We definitely need to be cautious about the impact that work can have on our marriages! Be aware of how decisions around work and career impact our marriage for better or for worse.
Spending Affects Marital Quality
In 2011, Carroll et all looked at how aligned couples were on how their money should be spent and how that influenced their marriage. The findings were really interesting:
- Even when aligned, if both were pro-materialism, they had a lower quality of marriage.
- Mid-range quality marriages were those where one was high on materialism.
- The best quality of marriages occurred when the couple was both low on materialism.
Another study led by the same researcher found that materialistic attitudes led to higher perceptions of financial problems (more so than income levels), which in turn negatively affected levels of marital satisfaction.

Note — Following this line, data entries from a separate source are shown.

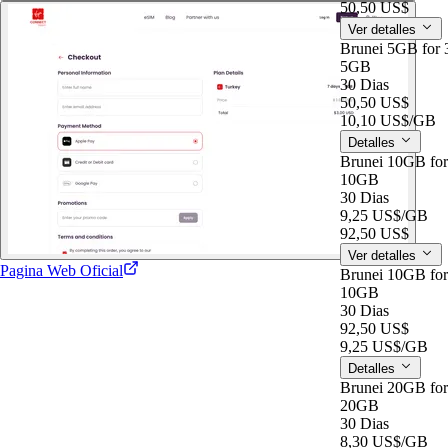
50,50 US$
Ver detalles
Brunei 5GB for 
5GB
30 Dias
50,50 US$
10,10 US$
/GB
Detalles
Brunei 10GB for
10GB
30 Dias
9,25 US$
/GB
92,50 US$
Ver detalles
Pagina Web Oficial
Brunei 10GB for
10GB
30 Dias
92,50 US$
9,25 US$
/GB
Detalles
Brunei 20GB for
20GB
30 Dias
8,30 US$
/GB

One of the big decisions we make is when to start a family – that’s where emotional and relational issues meet head-on with financial and career issues. Rather than give you our opinions on this (as it can be quite a hot-topic!), we’re just going to go straight to the research.

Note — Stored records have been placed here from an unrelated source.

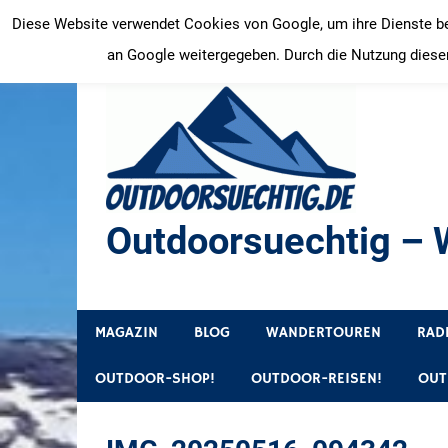
Zum
Diese Website verwendet Cookies von Google, um ihre Dienste bere
Inhalt
an Google weitergegeben. Durch die Nutzung dieser
springen
Outdoorsuechtig – W
Outdoor, Wandertouren, Ausflugsziele, Reisetipps
MAGAZIN
BLOG
WANDERTOUREN
RAD
OUTDOOR-SHOP!
OUTDOOR-REISEN!
OUT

A US national study of 3504 individuals showed that both men and women reported lower levels of life satisfaction when they had previously decided to delay family for their career. Both men and women reported more work-family stress.
Another study pointed out lower rates of having children is directly linked to materialism, and “those who do not delay relationships and family tend to experience significantly more satisfaction with life”.
In summary here, I think I have to say, “Ouch!” Just talking about this has challenged me on what I believe in life in general and how that affects my marriage. I hope it has done the same for you. Sometime to grow, we need to have the facts pointed out and be challenged!
I also think we really need to think about the value we place on material goods! The Lord Jesus taught in the book of Matthew, “Where your heart is, there will your treasure be also.” In other words, whatever you love (where your heart is) is where your value will grow the most (there will your treasure be). So, it’s what we love or what we value that matters, not if we have a lot of value.
Some food for thought, on a winter-Wednesday!